そのにっこりにも書きましたが、藩政期初期にこの界隈に住んでおったのは磯村さんか久米さん。しかし、享和元年(1801年)の絵図では、萩ノ源五郎さん。その間、土佐藩では激変があったのであります。
そう。こないだ11月19日の「乾の大墓と財政再建」に書いた、農地開発限界による武家社会財政問題と社会構造の変化。その影響があったのか、単に6代藩主山内豊隆さんの独断であったのかは謎だが、宝永南海地震の直前、宝永四年(1707年)に豊隆さんが藩主になると、高禄の家老職であった乾家の当主、乾時和さんは、1000石まで俸禄を減らされ、中老職へと貶められたのでありました。
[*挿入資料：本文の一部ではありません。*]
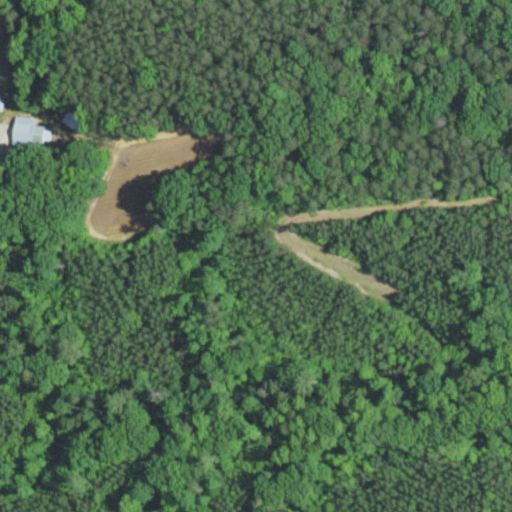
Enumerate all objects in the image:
building: (2, 100)
building: (30, 131)
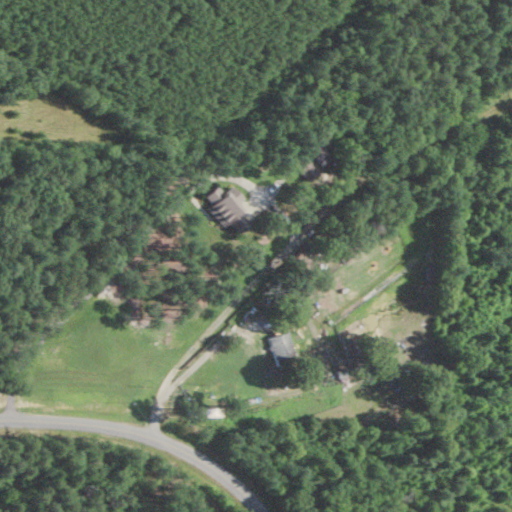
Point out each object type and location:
road: (227, 175)
road: (318, 339)
building: (285, 348)
road: (140, 435)
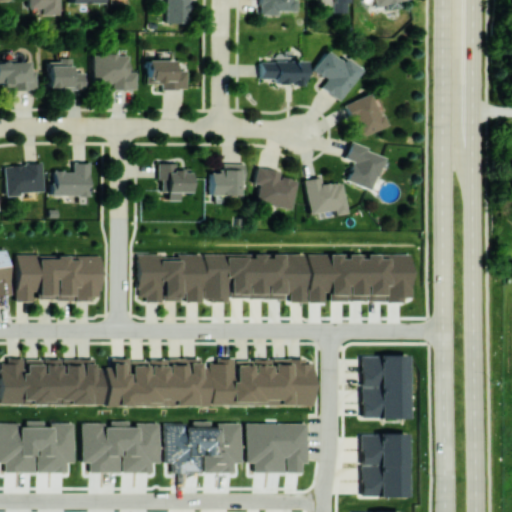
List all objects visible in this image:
building: (84, 0)
building: (381, 1)
building: (44, 5)
building: (275, 5)
building: (338, 6)
building: (175, 10)
road: (221, 14)
building: (111, 70)
building: (280, 70)
building: (163, 73)
building: (334, 73)
building: (16, 74)
building: (62, 74)
road: (220, 77)
road: (493, 111)
building: (361, 114)
road: (109, 125)
road: (234, 126)
road: (275, 129)
building: (360, 165)
road: (121, 173)
building: (20, 177)
building: (171, 178)
building: (224, 178)
building: (68, 180)
building: (271, 187)
building: (321, 195)
road: (487, 255)
road: (428, 256)
road: (443, 256)
road: (474, 256)
building: (3, 272)
road: (120, 275)
building: (55, 276)
building: (167, 276)
building: (306, 276)
road: (221, 330)
building: (102, 380)
building: (257, 380)
building: (382, 385)
road: (331, 421)
building: (199, 440)
building: (35, 445)
building: (117, 445)
building: (381, 463)
road: (161, 501)
building: (376, 511)
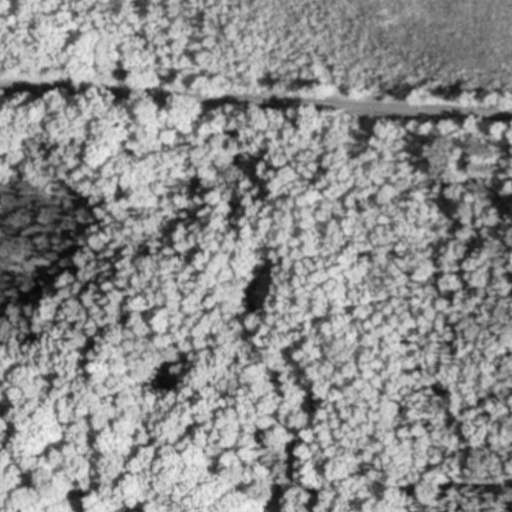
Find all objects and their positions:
road: (256, 101)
その乾家の与力が集団で住んでおったのが、この界隈。なので南与力町と呼ばれ、現在の町名も与力町。その与力たちも、その、乾家失脚に伴い、召し放された。
上に書いた、磯村さんや久米さんは、乾家の与力であったのか。萩ノさんは、新たに権力を得たどなたかの与力であったのか。そんな妄想が暴走する。
ところで。
こないだ、南与力町町内会の神祭で飲みよりましたら、あの鉄骨の新しいビルの話になりました。何でも、基礎の杭を40mの深さまで打っちゅうとか。なるほど。
最近、杭打ちデータの改竄などの話が出ます。地下の地盤と杭打ちの深さの関係は、実に重要なんでありますね。
40m。
これは、地学的に申しますれば、十分な深さでしょう。
この界隈は、鏡川の自然堤防もしくは後背湿地、という土地になります。鏡川が運んでくる土砂が堆積した沖積平野。その、堆積した土砂の下に、洪積世に堆積した固い地盤があります。その洪積層が、ビルの杭を打つに際しての基本地盤になる訳だ。固いので。
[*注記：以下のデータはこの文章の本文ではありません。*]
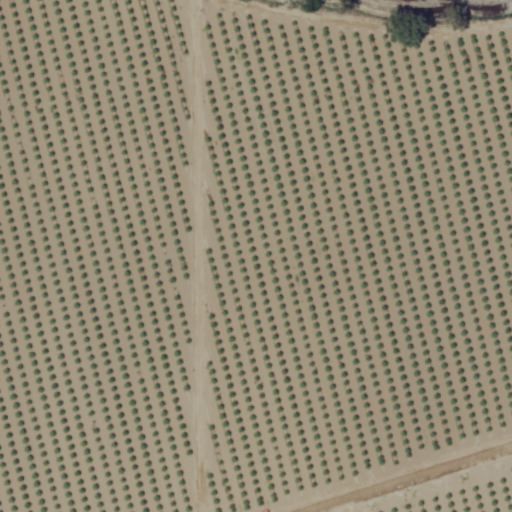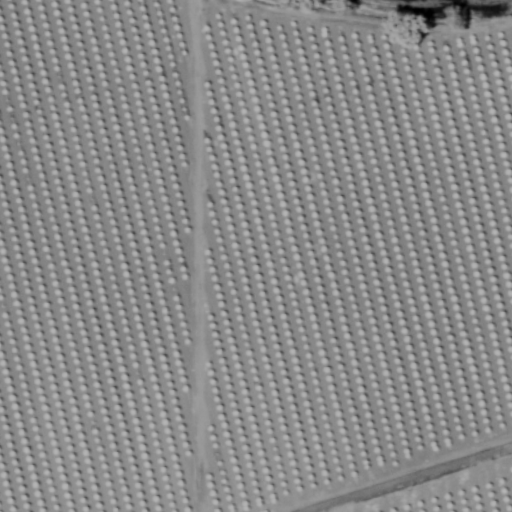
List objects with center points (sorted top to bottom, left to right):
crop: (256, 256)
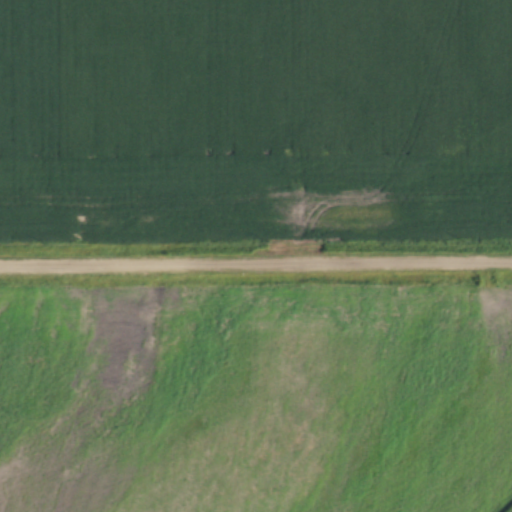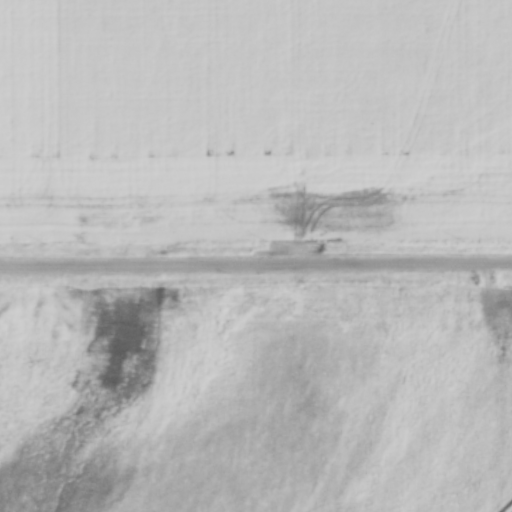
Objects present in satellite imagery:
road: (255, 266)
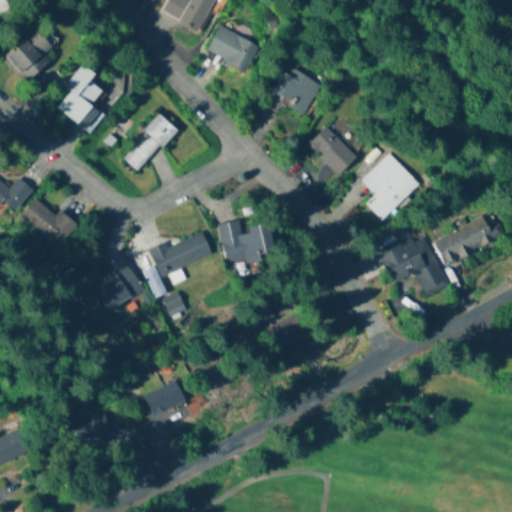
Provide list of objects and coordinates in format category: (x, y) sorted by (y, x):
building: (4, 6)
building: (188, 11)
building: (0, 35)
building: (231, 48)
building: (29, 55)
road: (168, 78)
building: (294, 89)
building: (82, 98)
building: (149, 142)
building: (332, 151)
building: (388, 189)
road: (114, 190)
building: (14, 193)
building: (49, 223)
building: (467, 240)
building: (247, 243)
road: (325, 243)
building: (181, 253)
building: (412, 263)
building: (154, 282)
building: (118, 288)
building: (174, 303)
building: (291, 321)
building: (164, 399)
road: (305, 402)
building: (15, 444)
park: (378, 456)
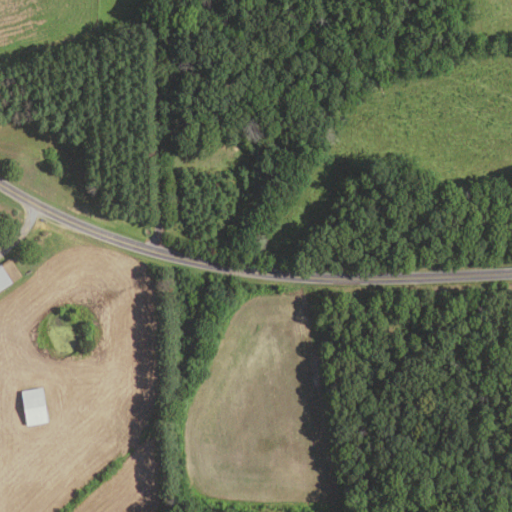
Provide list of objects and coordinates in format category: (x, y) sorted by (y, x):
road: (153, 125)
road: (22, 231)
road: (247, 270)
building: (4, 279)
building: (35, 406)
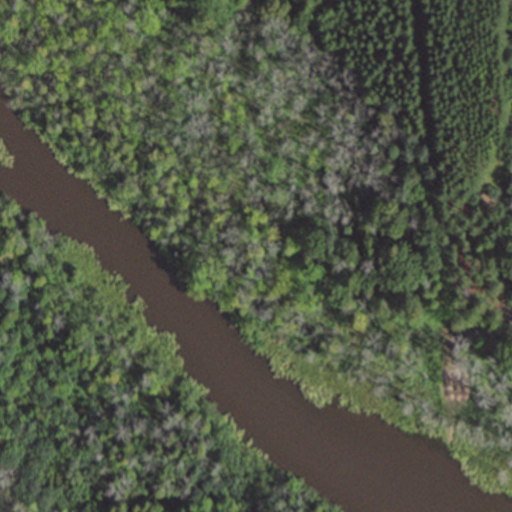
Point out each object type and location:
river: (200, 330)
高知市内は、かなり緻密にボーリング調査が行われ、その洪積層の地形は、かなりわかっちょります。
それを見ますれば、与力町は、筆山と大高坂山(高知城)の間に古浦戸湾から切れ込んでくる谷の斜面に位置します。はりまや橋界隈が谷底で、今の海水面から言うとマイナス30mくらい。
この写真の場所、与力町は、その谷に下っていく斜面なので、マイナス20〜30mということになる。なので、40mの杭は、必要十分である、と考えられる訳ですね。いや、小生は土木素人なので、間違うちょったらゴメンナサイ。
ちなみに、その、洪積層の地形図を眺めていますと、興味深いことが判ります。
高知城のある大高坂山。Googleマップの地形図とかで見ますと、西の、小高坂山の方から連なる連山の先っぽ、みたいに見えます。
しかし、洪積層の地形図では、北の、愛宕山の方から連なる尾根の先っぽなんですね。
大高坂山と小高坂山の間には、先ほど書いた、古浦戸湾から切れ込んできた谷が、ずうっと入り込んできちょります。
言い伝えでは、小高坂山と大高坂山の間に中高坂山という山があり、高知の城下町を建設するに際して、その中高坂山を切り崩し、その土砂を湿地帯である城下の埋め立てに使うた、という話もあります。それが本当とすれば、中高坂山は、小高坂山や大高坂山、筆山、愛宕山のような基盤岩でできた山ではなくて、川の流れでできた自然堤防が発達したものであったのかも知れない。
基盤岩でできた山やったら、そんなに簡単に切り崩してしまう、ということは有り得なかったでしょうから、この妄想は、正しいかも知れません。間違うちゅうのかも知れません。